What is needed
Copy nothing but the lines below running from the line containing "string | 道具材料名称" through the line containing "string | 最后一次获得本道具的任务名称", both end lines included.

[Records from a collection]
=== Section Start ===

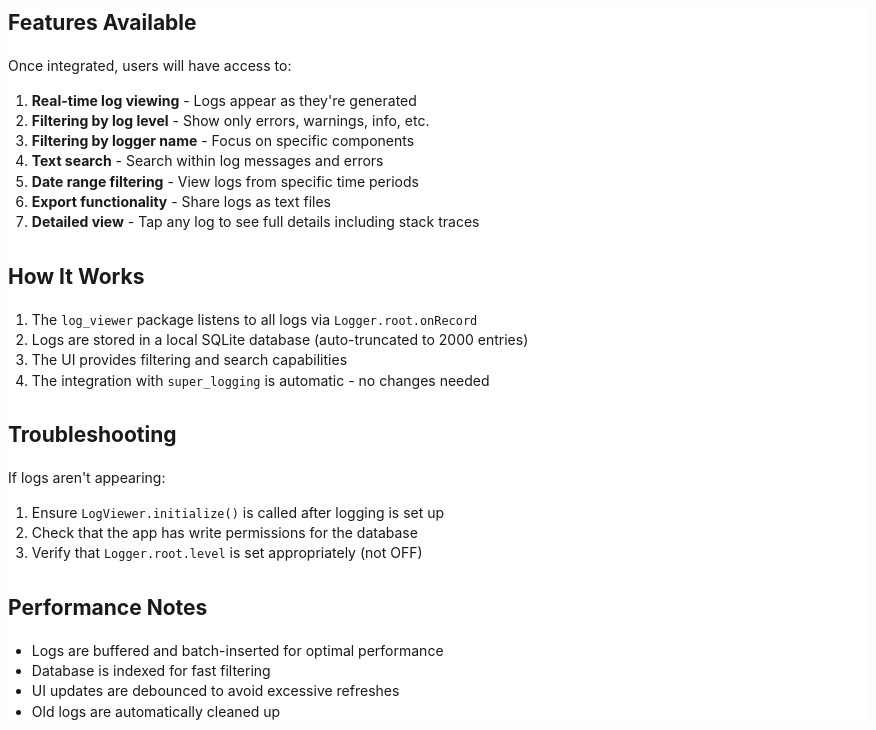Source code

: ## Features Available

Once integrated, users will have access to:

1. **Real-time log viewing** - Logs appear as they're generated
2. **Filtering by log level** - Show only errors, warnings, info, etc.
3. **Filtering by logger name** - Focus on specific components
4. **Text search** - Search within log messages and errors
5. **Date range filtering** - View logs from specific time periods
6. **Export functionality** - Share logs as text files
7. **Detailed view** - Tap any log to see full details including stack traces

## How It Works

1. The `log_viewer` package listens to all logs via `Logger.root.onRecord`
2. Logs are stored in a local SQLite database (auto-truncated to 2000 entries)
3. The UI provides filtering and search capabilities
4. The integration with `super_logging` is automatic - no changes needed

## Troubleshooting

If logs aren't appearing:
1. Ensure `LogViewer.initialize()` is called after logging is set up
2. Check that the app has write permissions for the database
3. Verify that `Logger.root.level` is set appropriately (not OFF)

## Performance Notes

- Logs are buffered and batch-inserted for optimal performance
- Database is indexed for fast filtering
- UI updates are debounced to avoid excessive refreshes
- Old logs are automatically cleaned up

=== Section End ===
=== Section Start ===

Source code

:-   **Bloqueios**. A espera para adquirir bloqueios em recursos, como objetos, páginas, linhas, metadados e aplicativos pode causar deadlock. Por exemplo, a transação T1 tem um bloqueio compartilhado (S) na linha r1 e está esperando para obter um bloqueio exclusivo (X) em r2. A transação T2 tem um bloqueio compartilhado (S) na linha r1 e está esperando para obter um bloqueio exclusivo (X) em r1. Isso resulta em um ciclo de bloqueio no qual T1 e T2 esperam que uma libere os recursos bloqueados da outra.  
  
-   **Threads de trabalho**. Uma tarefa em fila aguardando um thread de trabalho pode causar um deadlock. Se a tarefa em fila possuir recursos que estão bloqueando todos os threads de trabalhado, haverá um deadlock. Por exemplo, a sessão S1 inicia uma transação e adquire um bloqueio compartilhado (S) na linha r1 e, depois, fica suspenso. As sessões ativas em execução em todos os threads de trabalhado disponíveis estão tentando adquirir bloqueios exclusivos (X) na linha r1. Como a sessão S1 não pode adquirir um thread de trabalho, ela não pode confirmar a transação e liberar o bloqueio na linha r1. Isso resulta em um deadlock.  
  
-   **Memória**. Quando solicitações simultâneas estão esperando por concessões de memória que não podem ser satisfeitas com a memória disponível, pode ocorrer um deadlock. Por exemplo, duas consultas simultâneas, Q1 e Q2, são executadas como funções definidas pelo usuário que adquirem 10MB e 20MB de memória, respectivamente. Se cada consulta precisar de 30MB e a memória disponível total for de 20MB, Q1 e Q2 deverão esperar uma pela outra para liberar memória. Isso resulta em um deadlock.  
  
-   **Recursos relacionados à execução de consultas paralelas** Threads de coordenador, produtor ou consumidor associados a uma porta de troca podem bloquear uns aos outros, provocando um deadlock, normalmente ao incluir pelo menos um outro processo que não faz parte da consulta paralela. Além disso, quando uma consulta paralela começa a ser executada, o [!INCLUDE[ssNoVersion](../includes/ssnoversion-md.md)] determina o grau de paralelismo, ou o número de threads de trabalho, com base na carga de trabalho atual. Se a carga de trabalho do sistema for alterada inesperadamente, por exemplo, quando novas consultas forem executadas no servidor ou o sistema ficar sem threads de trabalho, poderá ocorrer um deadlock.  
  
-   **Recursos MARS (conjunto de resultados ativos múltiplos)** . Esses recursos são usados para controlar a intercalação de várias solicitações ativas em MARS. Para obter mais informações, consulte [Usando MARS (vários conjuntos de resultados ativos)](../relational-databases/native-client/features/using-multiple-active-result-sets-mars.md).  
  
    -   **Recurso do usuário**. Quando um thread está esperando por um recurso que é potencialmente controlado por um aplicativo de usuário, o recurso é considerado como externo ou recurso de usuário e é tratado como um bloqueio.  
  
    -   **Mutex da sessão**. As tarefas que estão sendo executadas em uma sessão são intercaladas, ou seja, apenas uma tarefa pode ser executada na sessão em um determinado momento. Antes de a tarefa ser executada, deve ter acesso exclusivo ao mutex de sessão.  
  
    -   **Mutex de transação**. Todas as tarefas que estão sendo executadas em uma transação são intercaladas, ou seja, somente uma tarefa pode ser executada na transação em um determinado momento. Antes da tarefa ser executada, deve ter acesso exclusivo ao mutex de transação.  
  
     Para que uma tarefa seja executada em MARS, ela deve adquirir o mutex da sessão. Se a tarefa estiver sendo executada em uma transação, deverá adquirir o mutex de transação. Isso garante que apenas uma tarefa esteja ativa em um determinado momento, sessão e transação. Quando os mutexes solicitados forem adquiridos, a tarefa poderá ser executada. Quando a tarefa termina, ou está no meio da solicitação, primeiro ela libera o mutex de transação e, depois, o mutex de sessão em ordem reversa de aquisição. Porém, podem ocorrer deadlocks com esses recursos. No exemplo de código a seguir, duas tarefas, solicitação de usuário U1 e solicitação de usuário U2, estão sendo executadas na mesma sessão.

=== Section End ===
=== Section Start ===

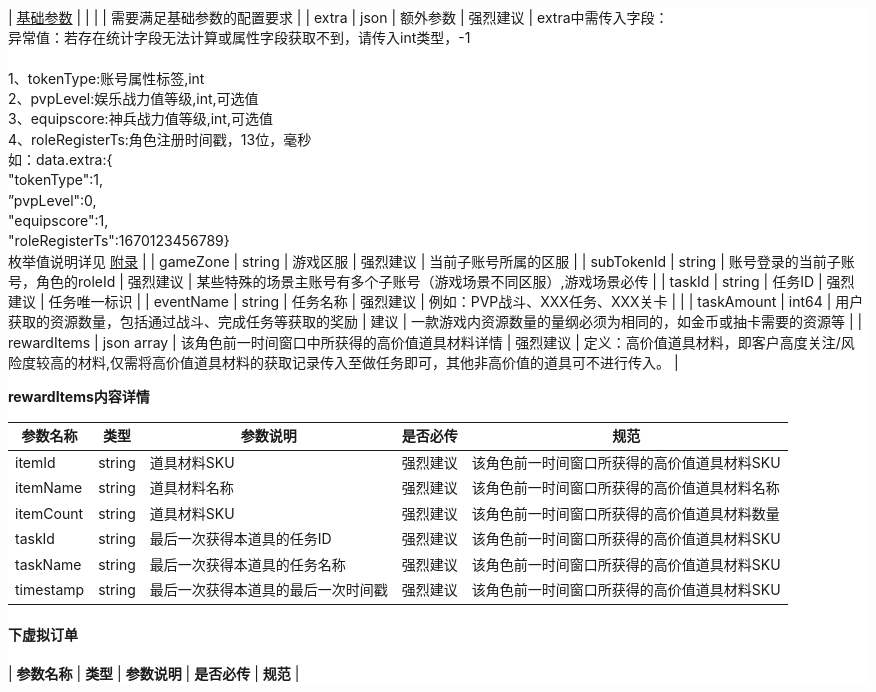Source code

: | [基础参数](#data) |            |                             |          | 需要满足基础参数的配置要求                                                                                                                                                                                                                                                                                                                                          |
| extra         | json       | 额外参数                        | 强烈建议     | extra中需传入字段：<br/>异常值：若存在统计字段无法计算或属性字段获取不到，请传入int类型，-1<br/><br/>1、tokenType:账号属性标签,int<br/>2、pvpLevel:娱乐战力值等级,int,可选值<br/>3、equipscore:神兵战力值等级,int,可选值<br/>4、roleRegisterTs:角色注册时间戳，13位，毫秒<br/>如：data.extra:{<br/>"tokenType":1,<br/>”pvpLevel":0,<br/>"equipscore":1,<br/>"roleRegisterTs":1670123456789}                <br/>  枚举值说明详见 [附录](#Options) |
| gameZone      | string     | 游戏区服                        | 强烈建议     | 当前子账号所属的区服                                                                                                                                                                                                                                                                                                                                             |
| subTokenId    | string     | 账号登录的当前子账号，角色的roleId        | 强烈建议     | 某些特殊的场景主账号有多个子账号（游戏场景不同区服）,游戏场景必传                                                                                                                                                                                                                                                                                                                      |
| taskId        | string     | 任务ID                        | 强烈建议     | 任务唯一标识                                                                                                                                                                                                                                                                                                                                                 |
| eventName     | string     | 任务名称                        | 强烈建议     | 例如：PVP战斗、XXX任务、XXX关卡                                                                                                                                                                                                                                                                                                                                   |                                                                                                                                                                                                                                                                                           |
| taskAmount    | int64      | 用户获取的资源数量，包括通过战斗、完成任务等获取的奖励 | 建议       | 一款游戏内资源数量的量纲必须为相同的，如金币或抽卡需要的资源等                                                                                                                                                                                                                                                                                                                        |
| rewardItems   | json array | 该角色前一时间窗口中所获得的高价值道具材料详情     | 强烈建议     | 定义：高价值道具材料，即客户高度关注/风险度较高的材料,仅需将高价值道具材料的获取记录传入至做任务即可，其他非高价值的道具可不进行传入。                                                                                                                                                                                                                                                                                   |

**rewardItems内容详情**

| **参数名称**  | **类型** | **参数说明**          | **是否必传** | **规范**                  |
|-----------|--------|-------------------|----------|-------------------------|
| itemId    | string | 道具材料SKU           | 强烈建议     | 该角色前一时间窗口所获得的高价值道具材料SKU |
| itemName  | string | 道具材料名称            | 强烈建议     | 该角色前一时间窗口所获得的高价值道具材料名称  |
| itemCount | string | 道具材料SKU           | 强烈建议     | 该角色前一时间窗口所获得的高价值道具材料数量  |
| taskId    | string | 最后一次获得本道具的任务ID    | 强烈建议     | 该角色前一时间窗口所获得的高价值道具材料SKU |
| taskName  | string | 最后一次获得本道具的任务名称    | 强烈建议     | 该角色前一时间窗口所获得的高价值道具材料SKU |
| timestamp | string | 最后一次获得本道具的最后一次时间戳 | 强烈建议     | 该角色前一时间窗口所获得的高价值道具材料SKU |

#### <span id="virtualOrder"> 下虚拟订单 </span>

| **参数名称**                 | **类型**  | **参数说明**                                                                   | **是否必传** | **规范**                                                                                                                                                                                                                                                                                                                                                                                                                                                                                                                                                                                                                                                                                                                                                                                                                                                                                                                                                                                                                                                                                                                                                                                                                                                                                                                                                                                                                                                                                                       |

=== Section End ===

Task result
| itemName  | string | 道具材料名称            | 强烈建议     | 该角色前一时间窗口所获得的高价值道具材料名称  |
| itemCount | string | 道具材料SKU           | 强烈建议     | 该角色前一时间窗口所获得的高价值道具材料数量  |
| taskId    | string | 最后一次获得本道具的任务ID    | 强烈建议     | 该角色前一时间窗口所获得的高价值道具材料SKU |
| taskName  | string | 最后一次获得本道具的任务名称    | 强烈建议     | 该角色前一时间窗口所获得的高价值道具材料SKU |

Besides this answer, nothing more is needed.